Wenn ARD und ZDF so etwas wie an diesem Mittwoch noch öfter machen, brauchen wir wirklich nicht mehr zwei öffentlich-rechtliche Programme. Dann haben jene Kritiker recht, die behaupten, eins reiche völlig. Und die Gebührenzahler könnten viel Geld sparen.
Das war der royale overkill: Geschlagene 4 (in Worten: vier) Stunden lang übertrugen ARD und ZDF parallel die verstaubten Trauer-Rituale der Engländer für ihre Queen, die doch schon seit vielen Tagen tot ist. Gezeigt wurden auf beiden Kanälen dieselben Bilder, wiederholt wurden in beiden Programme Belanglosigkeiten von irgendwelche Königshaus-Experten, die in den Tagen seit dem Ableben von Elizabeth schon vielfach erzählt worden waren und immer noch nicht wichtig sind. Dafür wurden die normalen Programme von ARD und ZDF leergeräumt. Was eigentlich gesendet werden sollte und in den Programmzeitschriften angekündigt war, flog raus. Vorfahrt für den fahnenbedeckten Sarg, der sich im Schneckentempo durch London schob. Vorrang für die Royals um King Charles und ihre Entourage, die sich in der Westminister Hall zum wiederholten Mal um den Sarg versammelten.
Seit Tagen im Deutschen Fernsehen „Trauer um die Queen“ „Trauer um die Queen“ und nochmal „Trauer um die Queen“. Wenn die Briten mit ihren überholten Ritualen der alten Dame auch über ihren Tod hinaus keine Ruhe lassen wollen, muss man vielleicht mal fragen, warum in Deutschland ARD und ZDF dermaßen angestrengt mitziehen müssen.
Die öffentlich-rechtlichen Sender kämpfen gegen den schlechten Ruf, ein veraltetes Programm für ein überaltertes Publikum zu machen. Aber seit dem Tod von Elizabeth II. scheinen sie massiv darum bemüht, genau diesem Ruf gerecht zu werden. NDR-Intendant Joachim Knuth warnte erst kürzlich vor einer „Sklerotisierung“ seines Senders. Genau dieser NDR jedoch verantwortet seit Tagen ein royales Rentner-TV mit einem Endlos-Abschied von der Queen, die doch längst verblichen ist.
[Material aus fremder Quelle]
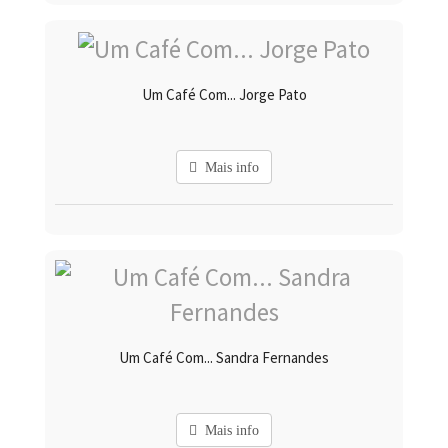
Um Café Com... Jorge Pato
Mais info
Um Café Com... Sandra Fernandes
Mais info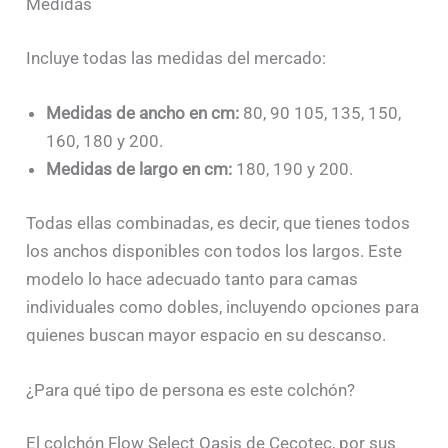
Medidas
Incluye todas las medidas del mercado:
Medidas de ancho en cm:
80, 90 105, 135, 150,
160, 180 y 200.
Medidas de largo en cm:
180, 190 y 200.
Todas ellas combinadas, es decir, que tienes todos
los anchos disponibles con todos los largos. Este
modelo lo hace adecuado tanto para camas
individuales como dobles, incluyendo opciones para
quienes buscan mayor espacio en su descanso.
¿Para qué tipo de persona es este colchón?
El colchón Flow Select Oasis de Cecotec, por sus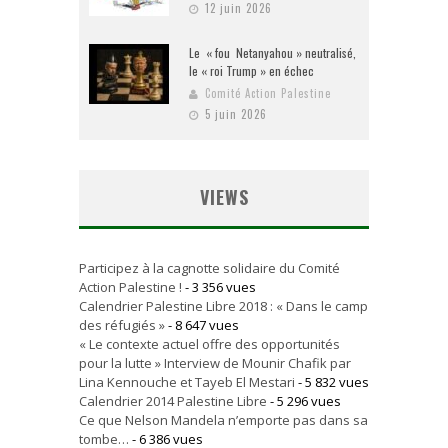
12 juin 2026
Le « fou Netanyahou » neutralisé,
le « roi Trump » en échec
Comité Action Palestine
5 juin 2026
VIEWS
Participez à la cagnotte solidaire du Comité
Action Palestine !
- 3 356 vues
Calendrier Palestine Libre 2018 : « Dans le camp
des réfugiés »
- 8 647 vues
« Le contexte actuel offre des opportunités
pour la lutte » Interview de Mounir Chafik par
Lina Kennouche et Tayeb El Mestari
- 5 832 vues
Calendrier 2014 Palestine Libre
- 5 296 vues
Ce que Nelson Mandela n’emporte pas dans sa
tombe…
- 6 386 vues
In Großbritannien und dem Commonwealth hat die Diskussion darüber eingesetzt, ob die britische Monarchie jetzt nicht endlich abgelöst werden sollte; in der ARD aber erklärt uns die adlige Expertin Leontine von Schmettow royale Rituale, die auch mit ihren Erläuterungen nicht weniger sinnlos werden. Und für das ZDF war der Trauer-Mittwoch mit dem Leichenzug durch London so wichtig, dass als prominenter Moderator Chefredakteur Peter Frey höchstselbst eingeflogen wurde. „Als was wird Elizabeth in die Geschichte eingehen“, wollte er von irgendeinem Gesprächspartner wissen und hat damit gewiss die unbändige Neugier von Millionen Fernsehzuschauern gestillt. Besonders originell beim ZDF, dass der London-Korrespondent des Senders am Straßenrand stand und von dort noch einmal schildern sollte, was die Fernsehzuschauer bereits aus viel besserer Perspektive gesehen hatten. Aber wenn man bei vier gebührenfinanzierten Stunden Strecke machen muss, ist offensichtlich kein Einfall zu blöde.
Erst kommenden Montag soll der Leichnam der Queen beigesetzt werden. ARD und ZDF haben also noch reichlich Gelegenheit, uns mit immer den gleichen oder ähnlichen Bildern und Experten zu langweilen. Da möchte man den Briten zurufen: Bringt Elizabeth schneller unter die Erde, damit unser deutsches Fernsehen wieder zur Besinnung kommt und zu seinem Programmauftrag zurückfindet.